• **PROBLEM TO WORK ON**
Of the entries below, return only those lines from the line with "M231 390 242 400 235 407 224 397Z" to the line with "M45 406 49 428 26 432V415L35 413 34 408Z", exactly, both included.

::: GIVEN RECORDS

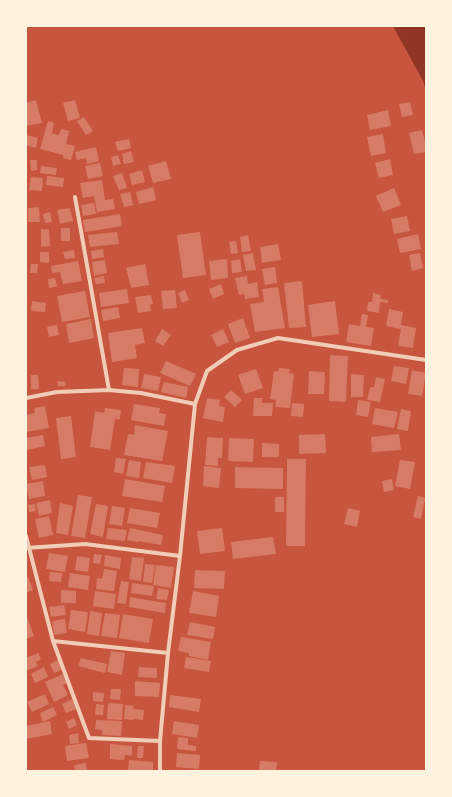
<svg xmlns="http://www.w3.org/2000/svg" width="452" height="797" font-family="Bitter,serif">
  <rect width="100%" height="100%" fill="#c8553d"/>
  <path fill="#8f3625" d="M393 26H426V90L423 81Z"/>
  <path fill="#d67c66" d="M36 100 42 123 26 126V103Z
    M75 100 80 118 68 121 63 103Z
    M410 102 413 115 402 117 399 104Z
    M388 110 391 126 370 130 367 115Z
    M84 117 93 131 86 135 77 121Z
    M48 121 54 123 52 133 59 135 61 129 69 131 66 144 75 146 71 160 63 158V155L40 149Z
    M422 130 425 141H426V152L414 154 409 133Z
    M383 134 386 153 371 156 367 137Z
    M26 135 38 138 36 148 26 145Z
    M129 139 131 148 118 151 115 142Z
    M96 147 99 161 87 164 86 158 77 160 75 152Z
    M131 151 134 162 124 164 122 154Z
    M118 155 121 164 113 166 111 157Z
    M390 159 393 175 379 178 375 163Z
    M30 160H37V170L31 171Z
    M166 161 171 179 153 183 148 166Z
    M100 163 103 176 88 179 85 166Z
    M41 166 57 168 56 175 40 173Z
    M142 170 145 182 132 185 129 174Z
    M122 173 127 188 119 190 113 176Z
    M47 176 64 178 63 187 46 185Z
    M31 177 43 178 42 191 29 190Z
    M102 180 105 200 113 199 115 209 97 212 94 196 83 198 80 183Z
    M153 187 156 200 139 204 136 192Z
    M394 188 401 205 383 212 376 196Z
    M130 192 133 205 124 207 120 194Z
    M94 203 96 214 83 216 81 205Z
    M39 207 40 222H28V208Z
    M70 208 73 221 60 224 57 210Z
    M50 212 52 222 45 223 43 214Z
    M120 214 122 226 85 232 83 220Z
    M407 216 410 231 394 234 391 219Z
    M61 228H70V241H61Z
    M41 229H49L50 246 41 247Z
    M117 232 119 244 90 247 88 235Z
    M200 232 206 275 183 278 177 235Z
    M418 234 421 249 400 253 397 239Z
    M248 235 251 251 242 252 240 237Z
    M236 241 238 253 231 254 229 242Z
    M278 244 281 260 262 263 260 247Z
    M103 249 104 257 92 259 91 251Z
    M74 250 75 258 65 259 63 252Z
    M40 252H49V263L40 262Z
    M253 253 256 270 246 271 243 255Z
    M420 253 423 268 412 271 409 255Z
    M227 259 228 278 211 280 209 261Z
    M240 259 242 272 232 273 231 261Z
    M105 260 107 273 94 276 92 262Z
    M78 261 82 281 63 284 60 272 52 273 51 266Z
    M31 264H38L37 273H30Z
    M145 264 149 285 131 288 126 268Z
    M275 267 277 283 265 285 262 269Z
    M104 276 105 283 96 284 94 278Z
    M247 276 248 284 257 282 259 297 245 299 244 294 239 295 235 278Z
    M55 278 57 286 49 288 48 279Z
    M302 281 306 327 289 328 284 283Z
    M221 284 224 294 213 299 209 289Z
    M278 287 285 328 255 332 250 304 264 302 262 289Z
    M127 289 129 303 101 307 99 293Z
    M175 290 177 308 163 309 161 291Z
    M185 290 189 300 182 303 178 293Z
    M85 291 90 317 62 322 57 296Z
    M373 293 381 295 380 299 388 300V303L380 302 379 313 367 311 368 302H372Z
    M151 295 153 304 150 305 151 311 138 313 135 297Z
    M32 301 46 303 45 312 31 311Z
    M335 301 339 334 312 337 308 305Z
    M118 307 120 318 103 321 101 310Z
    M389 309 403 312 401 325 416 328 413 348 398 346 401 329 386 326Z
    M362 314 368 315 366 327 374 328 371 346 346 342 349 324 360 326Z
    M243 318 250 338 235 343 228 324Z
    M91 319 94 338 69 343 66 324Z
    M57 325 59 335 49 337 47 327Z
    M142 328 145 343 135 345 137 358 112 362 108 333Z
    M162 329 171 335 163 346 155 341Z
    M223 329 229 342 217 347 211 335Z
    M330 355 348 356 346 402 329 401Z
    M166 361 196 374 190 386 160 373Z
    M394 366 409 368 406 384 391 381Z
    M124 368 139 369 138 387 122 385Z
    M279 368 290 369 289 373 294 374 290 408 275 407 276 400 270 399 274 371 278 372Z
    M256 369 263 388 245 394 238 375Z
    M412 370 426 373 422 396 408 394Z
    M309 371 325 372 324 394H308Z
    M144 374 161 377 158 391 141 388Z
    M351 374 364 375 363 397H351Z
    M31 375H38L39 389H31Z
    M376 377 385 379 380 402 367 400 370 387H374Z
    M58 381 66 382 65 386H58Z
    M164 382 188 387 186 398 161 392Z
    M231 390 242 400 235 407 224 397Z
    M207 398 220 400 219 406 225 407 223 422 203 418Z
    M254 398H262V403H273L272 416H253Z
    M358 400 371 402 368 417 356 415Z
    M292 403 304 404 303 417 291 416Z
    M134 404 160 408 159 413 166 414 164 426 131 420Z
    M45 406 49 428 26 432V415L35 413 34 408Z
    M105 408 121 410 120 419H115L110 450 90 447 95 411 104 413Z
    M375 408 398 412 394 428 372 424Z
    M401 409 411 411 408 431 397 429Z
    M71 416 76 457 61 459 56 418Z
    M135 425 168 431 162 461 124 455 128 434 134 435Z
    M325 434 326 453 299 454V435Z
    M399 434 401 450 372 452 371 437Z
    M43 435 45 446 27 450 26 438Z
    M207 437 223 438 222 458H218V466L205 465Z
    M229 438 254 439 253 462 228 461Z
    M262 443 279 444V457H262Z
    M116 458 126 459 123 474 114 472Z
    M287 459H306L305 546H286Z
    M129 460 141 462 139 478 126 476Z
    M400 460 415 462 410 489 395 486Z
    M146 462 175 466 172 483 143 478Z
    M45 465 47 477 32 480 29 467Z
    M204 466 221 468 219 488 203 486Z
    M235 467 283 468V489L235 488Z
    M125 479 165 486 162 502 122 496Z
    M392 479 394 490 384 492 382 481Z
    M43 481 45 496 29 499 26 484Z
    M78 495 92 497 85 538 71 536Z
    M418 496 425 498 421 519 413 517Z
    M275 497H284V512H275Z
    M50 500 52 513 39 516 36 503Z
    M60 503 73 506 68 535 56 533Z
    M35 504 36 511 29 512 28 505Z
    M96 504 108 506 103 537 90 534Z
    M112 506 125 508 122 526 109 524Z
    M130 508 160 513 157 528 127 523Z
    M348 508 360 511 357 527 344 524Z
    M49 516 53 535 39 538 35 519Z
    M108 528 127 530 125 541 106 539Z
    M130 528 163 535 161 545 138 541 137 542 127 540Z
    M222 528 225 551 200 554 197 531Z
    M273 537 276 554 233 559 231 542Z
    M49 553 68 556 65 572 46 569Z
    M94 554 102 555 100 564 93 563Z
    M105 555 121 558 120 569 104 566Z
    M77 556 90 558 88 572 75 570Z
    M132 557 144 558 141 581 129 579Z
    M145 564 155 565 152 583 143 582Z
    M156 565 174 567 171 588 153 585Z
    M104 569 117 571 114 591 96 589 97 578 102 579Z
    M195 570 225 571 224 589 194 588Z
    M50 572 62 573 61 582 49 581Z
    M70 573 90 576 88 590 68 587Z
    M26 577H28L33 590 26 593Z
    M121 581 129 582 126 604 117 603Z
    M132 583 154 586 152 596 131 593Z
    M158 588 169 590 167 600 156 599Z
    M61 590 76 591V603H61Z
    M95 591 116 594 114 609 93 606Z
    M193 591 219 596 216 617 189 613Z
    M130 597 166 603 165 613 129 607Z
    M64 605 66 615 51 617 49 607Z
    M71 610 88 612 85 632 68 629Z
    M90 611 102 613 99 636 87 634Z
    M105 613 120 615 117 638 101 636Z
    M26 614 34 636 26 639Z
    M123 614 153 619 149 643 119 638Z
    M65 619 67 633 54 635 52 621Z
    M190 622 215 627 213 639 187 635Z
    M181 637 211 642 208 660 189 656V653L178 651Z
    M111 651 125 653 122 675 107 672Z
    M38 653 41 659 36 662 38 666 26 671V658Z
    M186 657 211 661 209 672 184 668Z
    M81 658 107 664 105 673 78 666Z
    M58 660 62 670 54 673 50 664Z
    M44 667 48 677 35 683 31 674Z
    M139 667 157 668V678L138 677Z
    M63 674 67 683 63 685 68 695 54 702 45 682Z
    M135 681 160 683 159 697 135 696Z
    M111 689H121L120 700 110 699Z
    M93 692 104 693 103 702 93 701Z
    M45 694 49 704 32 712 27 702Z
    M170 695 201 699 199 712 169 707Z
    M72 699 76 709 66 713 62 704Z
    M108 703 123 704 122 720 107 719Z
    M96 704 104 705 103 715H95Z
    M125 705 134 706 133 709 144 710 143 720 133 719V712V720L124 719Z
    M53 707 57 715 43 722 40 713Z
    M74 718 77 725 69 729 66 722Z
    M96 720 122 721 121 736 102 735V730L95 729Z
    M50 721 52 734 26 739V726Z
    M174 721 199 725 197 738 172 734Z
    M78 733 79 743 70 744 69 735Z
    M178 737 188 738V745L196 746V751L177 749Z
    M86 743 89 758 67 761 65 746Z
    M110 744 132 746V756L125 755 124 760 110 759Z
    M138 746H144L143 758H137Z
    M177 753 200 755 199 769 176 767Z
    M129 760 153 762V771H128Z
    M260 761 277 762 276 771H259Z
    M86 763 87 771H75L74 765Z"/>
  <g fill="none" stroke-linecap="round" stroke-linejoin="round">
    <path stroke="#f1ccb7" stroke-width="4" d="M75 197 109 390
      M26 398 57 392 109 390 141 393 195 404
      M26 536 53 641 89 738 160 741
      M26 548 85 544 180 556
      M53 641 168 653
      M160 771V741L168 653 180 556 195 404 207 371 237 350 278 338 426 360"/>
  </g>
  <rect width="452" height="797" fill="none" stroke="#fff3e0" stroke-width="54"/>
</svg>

::::::

• **SOLUTION BELOW**
    M231 390 242 400 235 407 224 397Z
    M207 398 220 400 219 406 225 407 223 422 203 418Z
    M254 398H262V403H273L272 416H253Z
    M358 400 371 402 368 417 356 415Z
    M292 403 304 404 303 417 291 416Z
    M134 404 160 408 159 413 166 414 164 426 131 420Z
    M45 406 49 428 26 432V415L35 413 34 408Z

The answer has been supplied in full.